-
Notifications
You must be signed in to change notification settings - Fork 8
Frequently Asked Questions
-
Common Problems
-
Throws java.nio.charset.MalformedInputException
-
Throws java.lang.AssertionError: Expecting type Value but found Delimiter
-
Throws java.lang.OutOfMemoryError
-
Throws java.io.IOException: No space left on device
-
The character decoding is extremely sensitive. The whole process will fail-fast when any invalid characters is encountered, throwing java.nio.charset.MalformedInputException. This applies to all files accessed by the system, but in practice it only effects the input file.
If this error occurs when reading the input instances file (i.e during the count stage of the pipeline) the instance file may contain invalid characters. If the exception occurs during some other portion of the pipeline then there is likely an internal error or bug of some sort.
Before submitting a bug report, please check the input files is valid by cleaning it. To clean the input instance file run it though iconv:
$ iconv -f <charset> -t <charset> -c -o <output> <input>Replace <charset> with the character encoding of the input instance file, <input> with the path to the input instances file, and <output> with the path to the cleaned instances file.
Having cleaned the data, it is possible that empty strings will have been created; i.e strings that where previously composed entirely of invalid characters. This will result in different problem (oh joy) the solution to which is described in Section [java.lang.AssertionError: Expecting type Value but found Delimiter][FAQ#blah].
This is the old form of an exception that is been somewhat demystified. Delimiter 9 is that tab character and delimiter 10 is the new-line. See the answer for "Throws java.lang.AssertionError: Expecting delimiter Tab but found New-line" below.

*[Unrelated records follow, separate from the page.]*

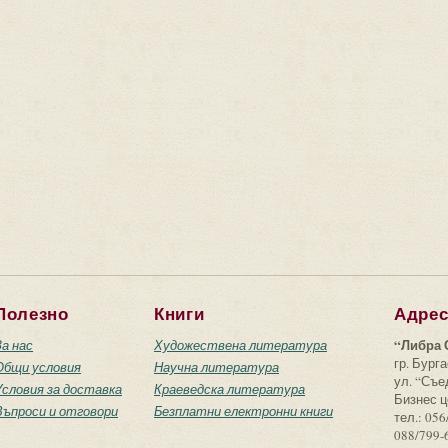
Полезно
Книги
Адре
“Либра 
За нас
Художествена литература
гр. Бурга
Общи условия
Научна литература
ул. “Съ
Условия за доставка
Краеведска литература
Бизнес ц
Въпроси и отговори
Безплатни електронни книги
тел.: 056
088/799-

This means that when parsing an input file, the end of record was found before it should have been. This usually means the input instances file contains a line with a single entry with no features. Since no-feature entry has no useful semantics in the thesaurus, it is not permitted to include these in the input. Please adjust your feature extraction no-feature entries are not produced, or filter the input file before providing to Byblo.
If the software throws the exception java.lang.AssertionError: Expecting type Value but found Delimiter during the count stage of the pipeline, there may be a problem with the instances file. Empty head or context strings will result in an error, as will strings that contain a tab or new-line characters since they are used as delimiters.
Make sure all head and context strings an non-empty, and that they do not contain the tab character. If unsure try running the instances file through:
$ awk '/^[^\t]+[\t][^\t]+$/' <input> > <output>Replace <input> with the path to the input instances file, and <output> with the path to the cleaned instances file.
If this occurs at some other stage of the pipeline then there is likely an internal error or bug. Please report the problem, with as much detail as possible, on the issue tracker.
The thesaurus build process can require a very large amount of memory, depending on the size and composition of the input instances data. While some effort has been made to insure the software runs on commodity hardware, there are situation where it may require several gigabytes of RAM. Here are some things to try if this error occurs.
- Java will not automatically use all available memory. It's usage is constrained by a memory limit parameter that can be configured by editing the <builddt.sh> script. In <builddt.sh> look for a line, in the constants section, that looks something like:
readonly JAVA_ARGS="-Xmx16g -d64" The -Xmx argument sets the maximum memory allocation for Java. In this example it is set to 16 gigabytes. Increasing this will allow Java to allocate more, and may resolve the OutOfMemoryError exception. However, do not set this larger than the available physical RAM or Java will use virtual memory swap space. This will cause the software to dramatically slow down to a point where it may never complete.
- If the error occurs during the all-pairs or sort stages of the pipeline, the memory usage can be reduced by choosing smaller chunk size. The chunk size can be configured at run time. see Sections [All-pairs-Options] and [Sorting-and-K-Nearest-Neighbours].
The No space left on device error occurs when there is insufficient hard-disk space available to write some data. The software requires large amounts of disk space to store intermediate files, and to write results. It can easy consume terabytes of storage in a typical run, depending on data composition and parameterisation. There are two places that will be written to, during the thesaurus build process: The output directory and the temporary directory. Insure that space is available at both of these locations, or specify a different location:
-
The output directory is where results and non-temporary intermediate files are stored. It can be specified at the command line using
-o\ <path>switch (see Section [General-Options]), otherwise it defaults to the parent directory of the input file. -
The temporary directory is where intra-process files are stored. These differ, from those intermediate files stored in the output directory, because they are only used for a short time before deletion, and because they can have no possible function after the build process has completed. By default the software will use the system defined temporary directory, which may be on a separate device or partition to the output directory. The temporary directory can be specified at run time using the
-T <path>command line switch. See [General Options].